Task goal: Copy the transcribed text from every item below word for word, line by line, and leave out the pictures.

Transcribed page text

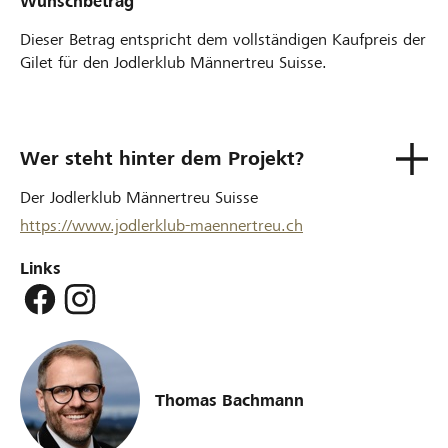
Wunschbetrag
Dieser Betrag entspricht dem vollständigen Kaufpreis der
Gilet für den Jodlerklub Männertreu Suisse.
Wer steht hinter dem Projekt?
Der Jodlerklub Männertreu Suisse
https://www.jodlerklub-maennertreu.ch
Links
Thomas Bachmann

Response to this exercise:
Wunschbetrag
Dieser Betrag entspricht dem vollständigen Kaufpreis der
Gilet für den Jodlerklub Männertreu Suisse.
Wer steht hinter dem Projekt?
Der Jodlerklub Männertreu Suisse
https://www.jodlerklub-maennertreu.ch
Links
Thomas Bachmann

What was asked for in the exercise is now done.